EXPLORER LE CONTENU:
a - Pour chaque énoncé, dites par oui ou par non s'il concorde avec l'extrait source, et citez mot pour mot les termes qui tranchent. (i) Un point sur les questions de cybercriminalité est fait au moins une fois par mois. (ii) Le cabinet a éliminé tous les risques. (iii) Un collaborateur peut souscrire une solution gratuite sans en parler au préalable.
b - D'après l'extrait source, quel organisme propose le MOOC gratuit qui permet aux équipes de se former ?

EXTRAIT SOURCE:
------------------------------

C’est pourquoi la première chose que j’ai voulu mettre en place au sein du cabinet, avant même d’évoquer les process, a été la sensibilisation de mes équipes (actuelles et futures) aux enjeux et aux risques de cybercriminalité. Mes équipes sont régulièrement formées et chaque nouvelle personne en intégrant la structure doit signer un document au sein duquel elle confirme comprendre les enjeux, les mesures prises et s’engage à les respecter. Bien sûr, les formations doivent être régulièrement renouvelées et nous faisons un point sur ces questions au moins une fois par mois.

Si vous ne vous sentez pas suffisamment à l'aise avec ces questions, vous pouvez demander à vos équipes qu’elles se forment en utilisant le MOOC gratuit proposé par l’ANSSI ici : https://secnumacademie.gouv.fr

Les étapes à respecter pour sécuriser son cabinet

Par la suite, et comme l’expose le guide réalisé par le CNB, nous avons cartographié nos risques.

Ceux-ci sont plus faibles que pour d'autres structures : nos équipements informatiques, les outils utilisés pour les contrôler et sécuriser à distance, mais également la localisation de nos données, l’interdiction d’usage de wifi public, la modification régulière de nos mots de passe, nos process de facturation etc nous permettent d’en réduire significativement la portée. Nous n’avons toutefois pas éliminés tous les risques mais cette première réflexion nous a permis de contracter avec notre assureur une police d’assurance spécifique, adaptée à la taille de notre entreprise et à nos risques réels.

Ensuite, la question est venue de celle des habilitations et autorisations. Il est aujourd’hui possible d’ouvrir des accès aux permissions variables selon nos collaborateurs parfois restreints, parfois entièrement ouverts pour faciliter la délégation mais également limiter les risques. On ne peut par exemple souscrire un nouveau logiciel au sein de mon cabinet, même une solution gratuite, sans m’en parler au préalable. On ne peut non plus utiliser certains outils (ou y renseigner certaines données) sans mon aval. Et bien sûr, on n’utilise pas Canva pour faire un joli tableau récapitulatif de tous les mots de passe (histoire vraie !). Si cela a pu créer un peu de frustration au départ, les équipes le comprennent désormais très bien.

Enfin, et c'est le plus important pour moi, nous avons mis en place un process pour que toute personne de l’équipe puisse savoir ce qu’elle peut faire seule, avec aval préalable ou pas du tout. Et ça paye : mes équipes identifient désormais lorsqu’un lien parait anormal et vont vérifier son origine. Mieux encore elle n’hésite pas à contacter notre client, prospect ou fournisseur pour vérifier s’il s’agit d’un envoi réel de leur part(en utilisant les données qu’ils connaissent et qui sont sécurisées autre part, et non directement sur l’email suspecté). Et bien sûr, nous limitons les envois de pièces par email.

Je reçois souvent des demandes de confirmation pour s’assurer qu'un demande formulée en mon nom est bien légitime : même mes clients sont sensibilisés aux enjeux de la cybersécurité et vérifient à l'origine d'une demande lorsque le process habituel n'est pas respecté.

------------------------------

ENREGISTREMENTS PRÉSENTÉS:
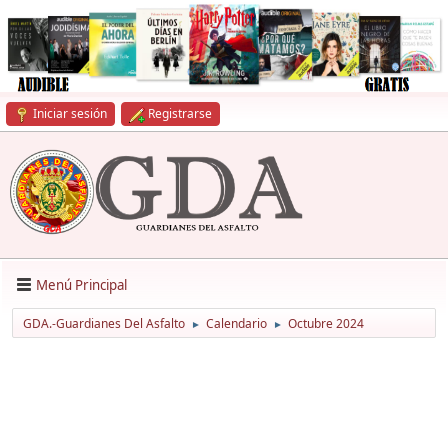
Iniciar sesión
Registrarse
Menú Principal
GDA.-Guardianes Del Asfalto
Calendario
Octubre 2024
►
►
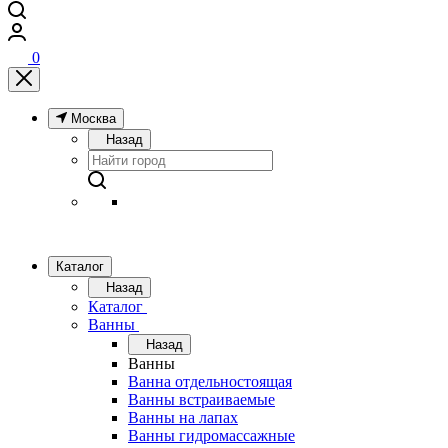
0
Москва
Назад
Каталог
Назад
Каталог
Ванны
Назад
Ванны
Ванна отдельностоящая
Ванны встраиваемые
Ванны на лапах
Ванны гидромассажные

------------------------------

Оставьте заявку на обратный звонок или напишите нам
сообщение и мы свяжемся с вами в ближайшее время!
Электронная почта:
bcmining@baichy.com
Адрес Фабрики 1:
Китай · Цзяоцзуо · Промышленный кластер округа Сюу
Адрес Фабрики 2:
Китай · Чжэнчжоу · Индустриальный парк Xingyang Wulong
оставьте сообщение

------------------------------

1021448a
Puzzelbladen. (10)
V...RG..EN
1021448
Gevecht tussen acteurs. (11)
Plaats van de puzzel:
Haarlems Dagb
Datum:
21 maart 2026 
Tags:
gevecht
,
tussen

------------------------------

EXERCICE CORRIGÉ:
a -
(i) Oui : « nous faisons un point sur ces questions au moins une fois par mois ».
(ii) Non : « Nous n’avons toutefois pas éliminés tous les risques ».
(iii) Non : « On ne peut par exemple souscrire un nouveau logiciel au sein de mon cabinet, même une solution gratuite, sans m’en parler au préalable ».

b - C'est l’ANSSI qui propose ce MOOC gratuit.